We studied 79 patients with ON and 79 healthy controls. The mean ± SD of age of CIS cases was 27.5 ± 7.5 and in control group it was 29.4 ± 7.6 (P = 0.12). 82.3% (65) of CIS cases and 83.5% (66) of control group were female) P = 0.83). Brain MRI was completely normal in 45 patients and the others had plaques that were not compatible with McDonald criteria 2005. ⁶ ANA, p-ANCA, c-ANCA, anticardiolipin antibody (IgG), anticardiolipin antibody (IgM), and anti-β2-Glycoprotein I antibody (IgG) were not positive neither in case group nor in control group.
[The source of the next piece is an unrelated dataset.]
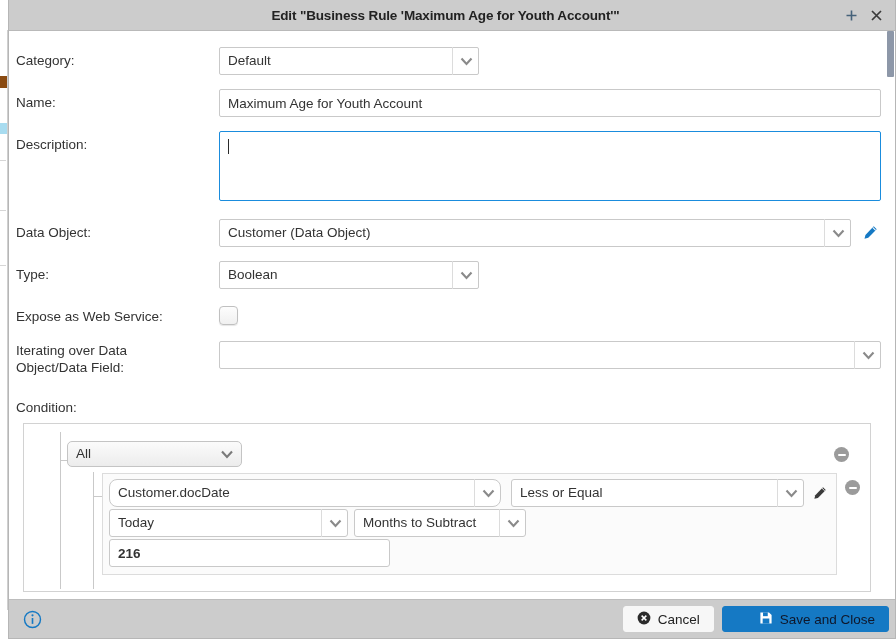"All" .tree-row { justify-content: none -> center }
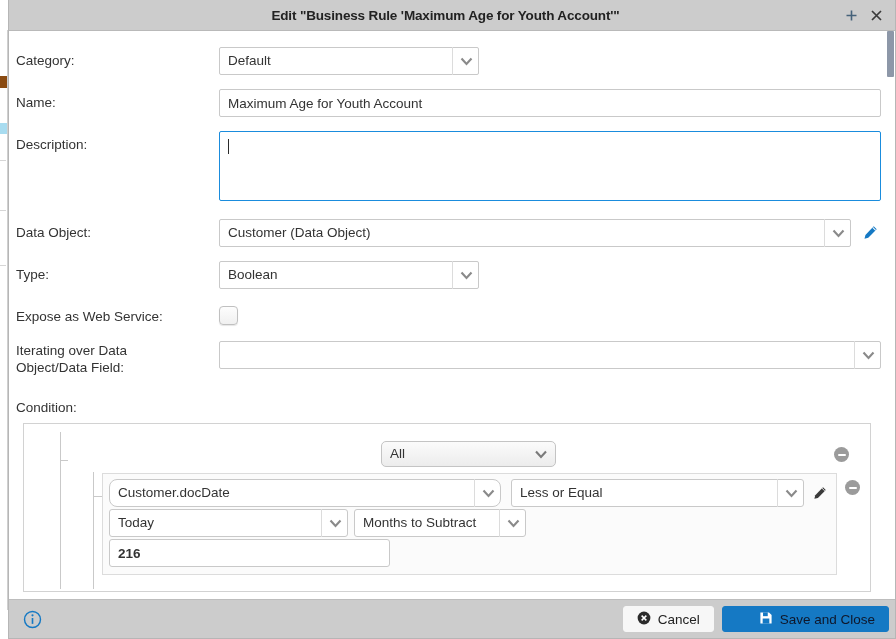"Save and Close" .btn-save { color: #0f172a -> #bef264 }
The results of anti-dsDNA, anti-β2-Glycorotein I antibody (IgM), lupus anti-coagulant, and CRP are reported in Table 1. The summary of data was shown in Table 1.{Table 1}

A rheumatologist examined patients with positive tests; none of the patients had a rheumatic disorder. The mean ESR level was 9.1 ± 9.5 in case group and 5.7 ± 4.6 in control group (P = 0.004) which was statically significant, although both were in normal range but it might show that in a long-term follow-up the mean ESR level in CIS patients was significantly higher than normal population.
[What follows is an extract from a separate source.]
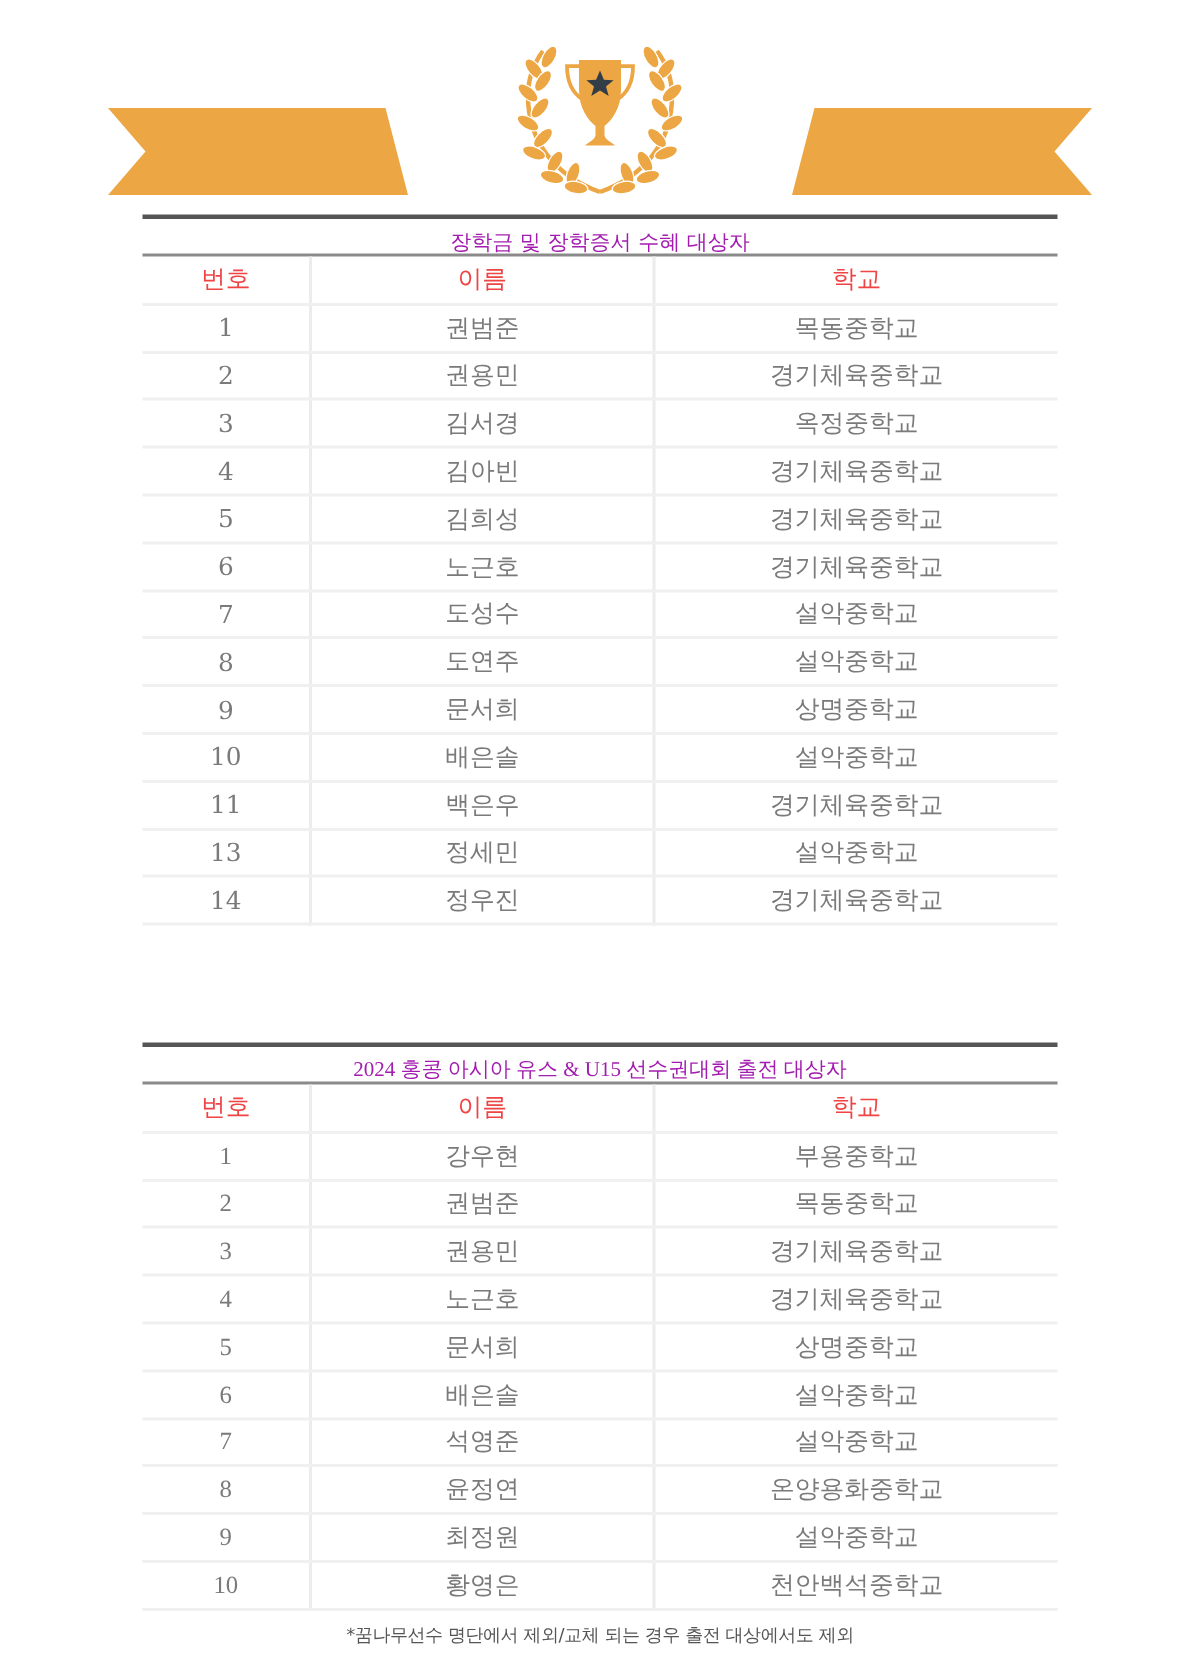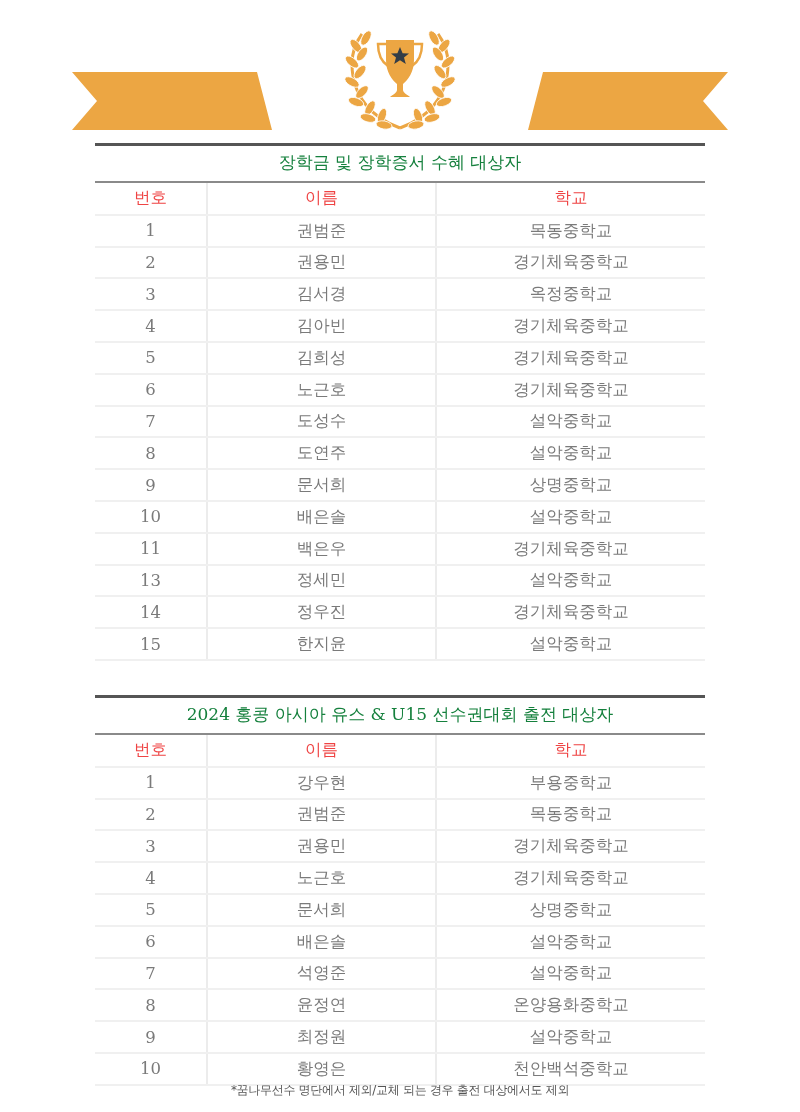"장학금 및 장학증서 수혜 대상자" .tbl-title { color: #15803d -> #a21caf; font-size: 17px -> 14px; height: 40px -> 28px }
ON is an inflammation of optic nerve, which is the first manifestation of MS in 30% of MS patients and will show up in 30-70% of them in the disease course. ¹,¹⁶,¹⁷,¹⁸ ON as a CIS is a differential diagnosis for CNS involvement of some systemic autoimmune disease like SLE, APS and autoantibody serology may help to clarify the issue. ¹⁹

There is controversy in studies about prevalence of auto-antibodies in MS patients and their clinical associations. ANAs and APAs in MS patients has been reported and a higher prevalence of certain type of APAs in ON and spinal cord involvement of MS has been mentioned. ²⁰,²¹,²²

Barnerd et al. reported that 26.7% of relapsing-remitting and 30.4% of chronic progressive MS patients had positive ANA in their study whereas ANA is positive in 2-8% of normal population. ²³ Vasculitis is also a differential diagnosis of ON in MS. Fukazawa et al. studied 13 patients with optic-spinal form of MS and 46.2% found to be positive for ANA and 46.2% positive for p-ANCA which was significantly higher than control group consisting of patients with conventional MS. All subjects in two groups were negative for c-ANCA and anti-dsDNA. ²⁴ In a retrospective study in US, the prevalence of auto-antibodies and APA in MS were 69% and 55% respectively. The prevalence of autoreactive antibodies in CIS was 75%, although mostly were transient. ²⁵ Collard et al. reported a frequency of 22.5% for ANAs in a prospective cohort of MS patients. ²⁶ Heinzlef et al. reported that anticardiolipin antibodies were positive in 15% of patients with MS. ²⁷

On the other hand, Rombos et al. did not report any higher prevalence of anticardiolipin anti-bodies (IgG or IgM) in MS patients comparing with control group. ²⁸

Another study showed a higher prevalence of ANAs and anti β2-Glycoproteion I antibody (IgM) in MS patients and specific ANAs in CIS patients than in controls whereas anticardiolipin antibodies prevalence was similar in both groups. The study did not show any contribution between the site of neurologic involvement and the presence of autoantibodies. ²⁹

In the current study, we observed no higher prevalence of positivity of connective tissue disease tests in patients with ON when compared with normal population. Our results suggest that those patients who are experiencing their first demyelinating attack should not be screened for connective tissue disease if they do not have a history of rheumatic disease or symptoms suggesting them.

This study was supported by a grant from Isfahan Neuroscience Research Center (Grant No. 291123). Authors would like to appreciate the kind cooperation of Dr. Ziba Farajzadegan for the statistical analysis of data and Dr. Zahra Fattahi for laboratory testing the sera of subjects.